A Solace Message VPN (Virtual Private Network) is a core feature within the Solace PubSub+ event broker platform. It provides a way to create isolated messaging domains within a single Solace broker or a network of brokers.
According to the Solace documentation, Message VPNs are designed for segregation and grouping:
- Segregation: Message VPNs allow for the segregation of topic space and messaging space by creating fully separate messaging domains. This means that messages published or consumed within one Message VPN are completely isolated from those in another.
- Grouping: Message VPNs also group clients connecting to a network of Solace PubSub+ event brokers so that messages published within a particular group are only visible to clients that belong to that group.
Essentially, a Message VPN acts as a virtual broker, defining the boundaries for messaging activities for a specific set of clients.
Why Use Solace Message VPNs?
Message VPNs are fundamental for structuring messaging architectures, offering several key benefits:
- Isolation: Prevents clients in one application or business unit from interfering with messaging in another. This is crucial for multi-tenant environments or segregating different departments.
- Security: Enhances security by isolating data flows. Authentication, authorization, and access control can be configured per Message VPN.
- Organization: Provides a logical way to group related applications and clients, simplifying management and monitoring.
- Resource Management: Resources like queues, topics, and client connections can be managed and limited on a per-Message VPN basis.
How Solace Message VPNs Work
Think of a Solace event broker as a building. Message VPNs are like separate floors or secure wings within that building.
| Feature | Description | Benefit |
|---|---|---|
| Segregation | Creates fully separate messaging domains for topic and messaging space. | Isolates traffic, enhances security. |
| Client Grouping | Groups clients connecting to the broker network. | Ensures messages are only visible within the group. |
| Virtual Broker | Each VPN behaves like an independent messaging environment within the broker. | Simplifies management and multi-tenancy. |
Clients connect to a specific Message VPN using a unique VPN name. Once connected, they can only interact with destinations (topics, queues) and other clients within that same VPN. Messages published within VPN 'A' are invisible to clients connected to VPN 'B', and vice-versa.
Examples
- Multi-tenant SaaS platform: Each customer could be assigned their own Message VPN to ensure complete data isolation.

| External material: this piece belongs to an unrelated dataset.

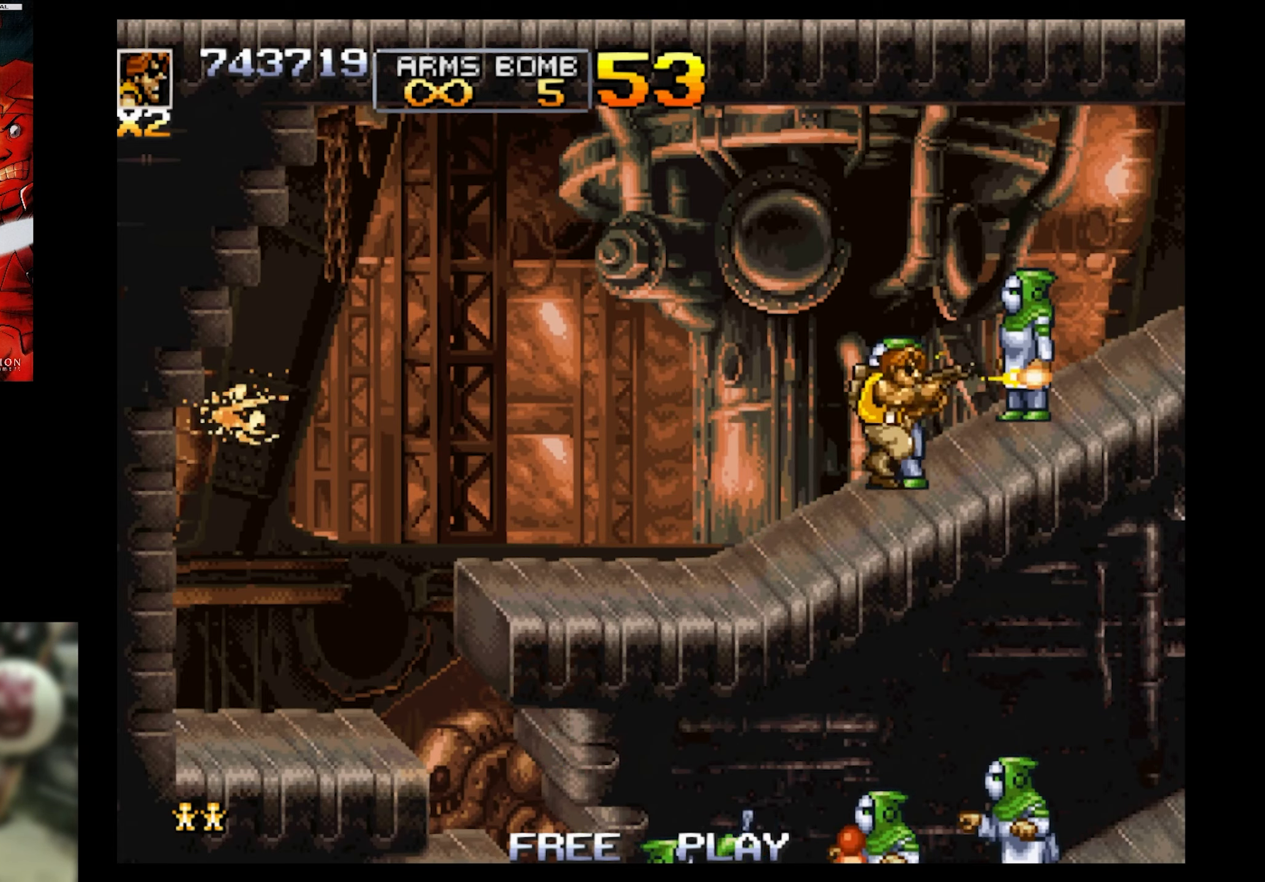
{"buttons": ["SQUARE", "DPAD_LEFT"], "events": [[500, "DPAD_LEFT", "down"], [500, "DPAD_RIGHT", "up"]]}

- Enterprise Application Integration: Different business units (e.g., Finance, Sales, Logistics) could use separate Message VPNs to keep their messaging traffic distinct and secure.
- Development, Staging, Production: Separate VPNs can be created on the same broker infrastructure for different environments, preventing accidental message flows between them.
In summary, a Solace Message VPN is not a network VPN in the traditional sense of encrypting connections between locations, but rather a logical partitioning mechanism within the Solace PubSub+ platform used to create isolated messaging domains and group related clients and traffic.